Your tasks →
- a) Swap "super-fuel-efficient" for "highly fuel-efficient" in the XR3 hybrid description and write it out again, starting with "XR3 Plug-In Hybrid" and going on through "the 21st Century.".
- b) Gather every line in the rows that contains the string "Πάνος".

Quoted passage →
==================================================

XR3 Plug-In Hybrid [XR3 Diesel-Electric Car]

The XR3 Personal Transit Vehicle (PTV) is a super-fuel-efficient two-passenger plug-in hybrid that achieves 125 mpg on diesel power alone, 225 mpg equivalent when diesel and electric power are used in series, and performance like a conventional automobile. The design of the XR3 Hybrid is based on existing technologies and a vehicle "personality" that makes conserving energy a fun driving experience. It showcases the design ideas explored in Robert Q. Riley's book, Alternative Cars in the 21st Century.

At just 1480 pounds, this high-performance design combines fast acceleration, a maximum speed of 80 mph, and fuel economy of 125- to over 200-mpg.

Its clam-shell canopy and three-wheel platform boldly differentiates the XR3 from conventional passenger cars. The vehicle's hybrid power system, diesel engine, and low curb weight are the main ingredients of its super-high fuel economy and excellent performance. Acceleration equal to that of a conventional car and a maximum speed of 80 mph make the XR3 Hybrid equally at home on freeways and surface streets.

Plans enable people with common building skills to build a duplicate of the XR3 Hybrid prototype. Or using the technical information in the construction manual, readers will understand the factors that influence fuel economy, and learn how to make any car achieve greater fuel economy. The XR3 Hybrid gives enthusiasts and experimenters the opportunity to significantly reduce their transportation expenses and have fun doing it. On a broader level, the vehicle is a highly visible example of the kinds of vehicles that could help reduce personal mobility energy.

==================================================

Page images and extracted text
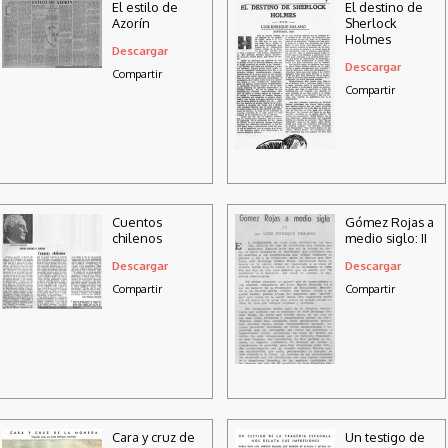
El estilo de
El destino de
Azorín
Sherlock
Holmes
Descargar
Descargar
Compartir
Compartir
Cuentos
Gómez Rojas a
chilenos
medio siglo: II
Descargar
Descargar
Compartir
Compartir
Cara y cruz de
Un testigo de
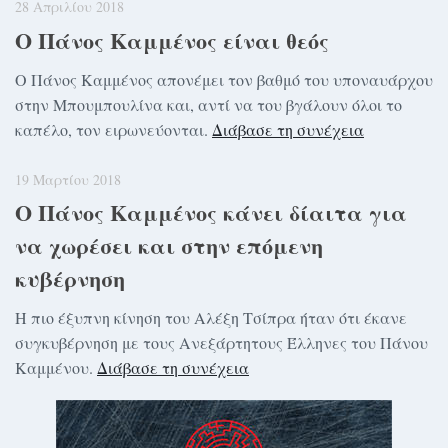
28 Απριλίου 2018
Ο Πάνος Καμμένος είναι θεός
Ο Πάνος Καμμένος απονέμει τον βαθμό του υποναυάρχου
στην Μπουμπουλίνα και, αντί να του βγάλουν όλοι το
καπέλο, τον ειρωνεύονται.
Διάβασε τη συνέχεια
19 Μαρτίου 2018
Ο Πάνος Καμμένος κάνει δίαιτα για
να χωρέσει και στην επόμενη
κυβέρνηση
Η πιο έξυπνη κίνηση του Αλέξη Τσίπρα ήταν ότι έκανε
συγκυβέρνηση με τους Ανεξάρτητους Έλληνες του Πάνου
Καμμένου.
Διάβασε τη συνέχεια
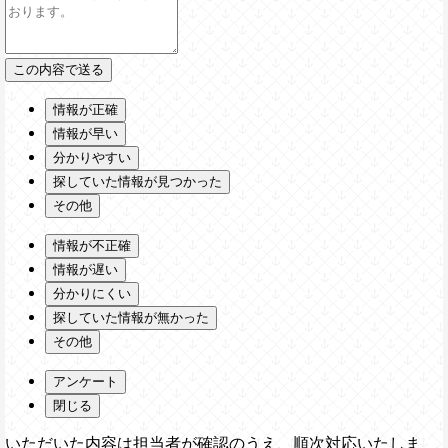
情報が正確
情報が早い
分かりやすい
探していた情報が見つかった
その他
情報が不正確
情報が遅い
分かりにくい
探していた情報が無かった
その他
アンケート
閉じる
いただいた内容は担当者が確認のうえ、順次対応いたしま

==================================================

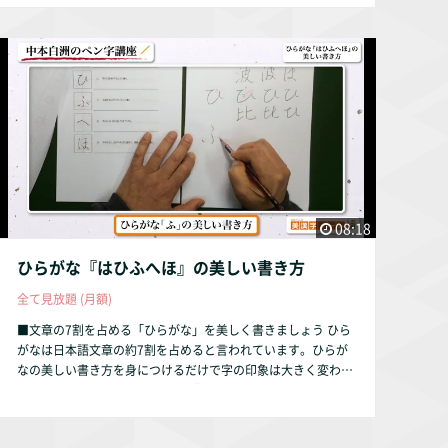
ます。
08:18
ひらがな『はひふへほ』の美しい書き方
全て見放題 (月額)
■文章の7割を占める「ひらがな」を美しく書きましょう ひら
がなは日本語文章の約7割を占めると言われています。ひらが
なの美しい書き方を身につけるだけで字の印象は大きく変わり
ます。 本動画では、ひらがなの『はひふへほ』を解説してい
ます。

==================================================

Task answers →
- a)
XR3 Plug-In Hybrid [XR3 Diesel-Electric Car]

The XR3 Personal Transit Vehicle (PTV) is a highly fuel-efficient two-passenger plug-in hybrid that achieves 125 mpg on diesel power alone, 225 mpg equivalent when diesel and electric power are used in series, and performance like a conventional automobile. The design of the XR3 Hybrid is based on existing technologies and a vehicle "personality" that makes conserving energy a fun driving experience. It showcases the design ideas explored in Robert Q. Riley's book, Alternative Cars in the 21st Century.

- b)
Ο Πάνος Καμμένος είναι θεός
Ο Πάνος Καμμένος απονέμει τον βαθμό του υποναυάρχου
Ο Πάνος Καμμένος κάνει δίαιτα για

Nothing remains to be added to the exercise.